É noite, um vulto perambula pela cidade deserta, sua aparência não se revela, sua sombra se confunde com a das árvores, faz frio, uma neblina densa cobre as ruas escuras que tem somente como luz o leve brilho da lua, esta que tenta espiar o vulto por entre os galhos secos das árvores, numa tentativa os Deuses sopram uma brisa fria, para ver se avistam aquela face obscura, mas é impossível, pois ele perambula entre as sombras, o que faz com que ele faça parte da paisagem nada romântica que compõe a cena .Passa das quatro da manhã, a insônia é sua companheira inseparável e, faz dele um filho da noite e escravo da solidão, mas algo acontece, o silêncio que antes imperava é levemente quebrado por um som atípico para a hora, era um som diferente , ele não sabe bem o que é, mas tenta imaginar, pensa estar sendo seguido por alguém, por um momento ele teme, mas logo toma novamente seus pensamentos tristes e solitários.

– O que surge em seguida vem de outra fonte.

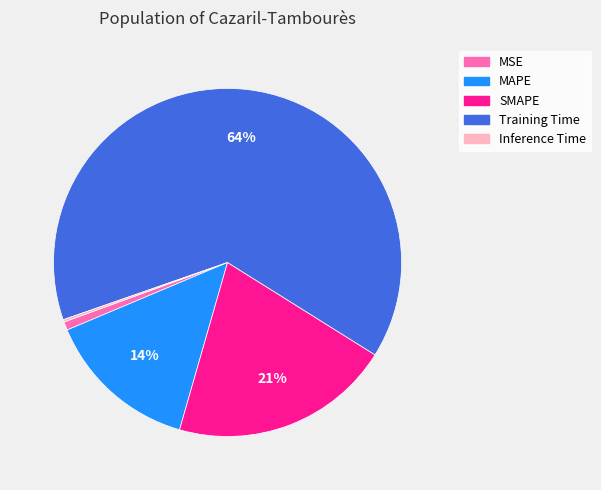

Which slice represents more than half of the pie?

Training Time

Sem pressa ele caminha em direção ao lago da cidade, como costuma fazer quando está triste, ou seja, na maior parte do tempo, ele caminha pelas ruas de paralelepípedo que já estão bem maltratados pelo tempo, o cheiro de mofo das antigas construções que ali estão lhe é como perfume, num gesto nostálgico ao chegar próximo ao lago ele respira fundo, como quem chega a um jardim, mas ele sente algo estranho no ar, nunca o sentira antes o que o faz ter uma certa insegurança, afinal trata-se de um filho da noite, não há o que temer.

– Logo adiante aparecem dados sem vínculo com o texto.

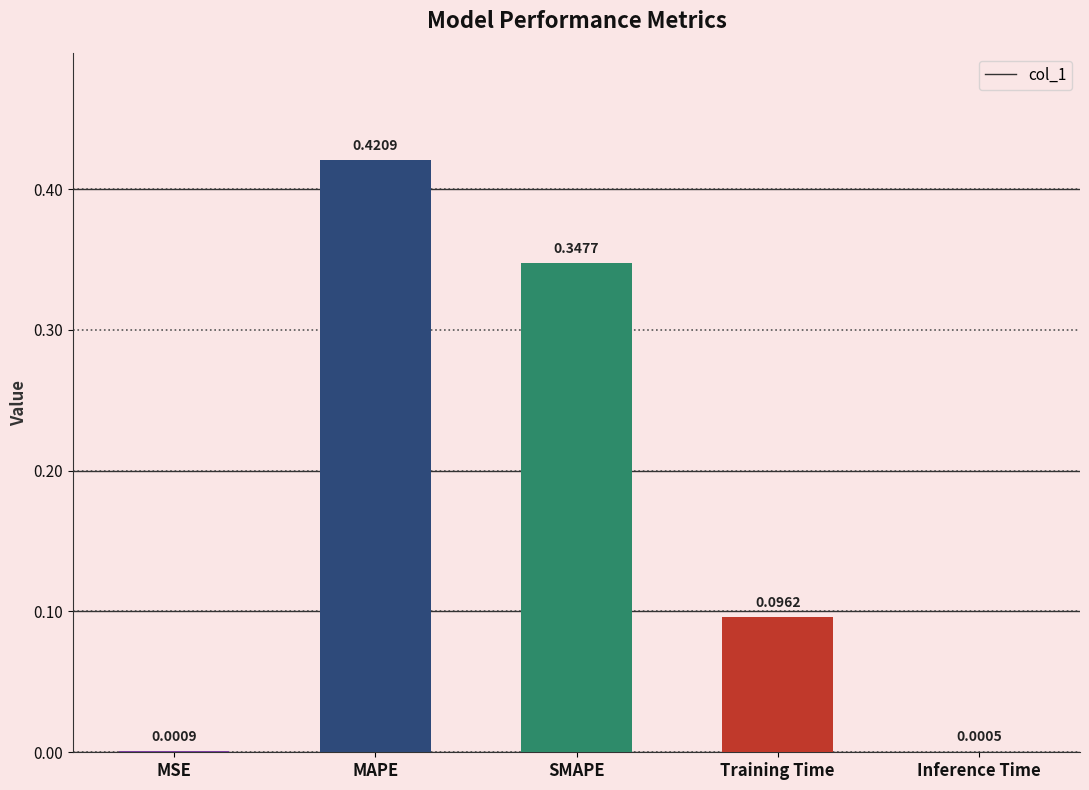

What is the change in value from MAPE to Inference Time?

-0.4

Ele olha para outro lado do lago que fica a poucos metros de onde está, avista um vulto, de forma aparentemente feminina, o que lhe chama atenção, de longe é como uma pintura que encanta seus olhos e faz pensar em coisas que nunca pensara antes, vagarosamente ele se aproxima da mulher, na medida em que ele chega a ela, a uma beleza arrebatadora, se revela quase cegando seus casados olhos, a bela mulher tem um rosto familiar, mas ele não consegue identificar de onde, ele admira aquele corpo que tem forma perfeita, curvas bem desenhadas, ela o olha nos olhos e é como se já estivesse tido com ele inúmeras vezes, ele sente o mesmo, e um clima ,mais íntimo paira sobre eles e num momento de paixão se aproximam e se beijam, a mulher corresponde aos gestos e se afastando depois de um intenso e quente beijo ela fala com ele, mas a voz dela não sai, ele tenta ouvi-la mas não consegue, assim ela se afasta como se pudesse flutuar sob a densa neblina. O jovem então acorda suando frio, percebendo que tudo não passara de um sonho, ele pensa estar ficando louco, levanta de sua cama olha o relógio e já passa das três da manhã, ele caminha até o banheiro, de cabeça baixa ele acende a luz que incomoda seus olhos, abre a torneira, e lava a nuca respira fundo e, lentamente abre os olhos e vê em seus lábios as manchas de batom da mulher do sonho, percebe ele que encontrara então com a sua amada ainda não encontrada em sua vida, mas que ansiosamente ele aguarda.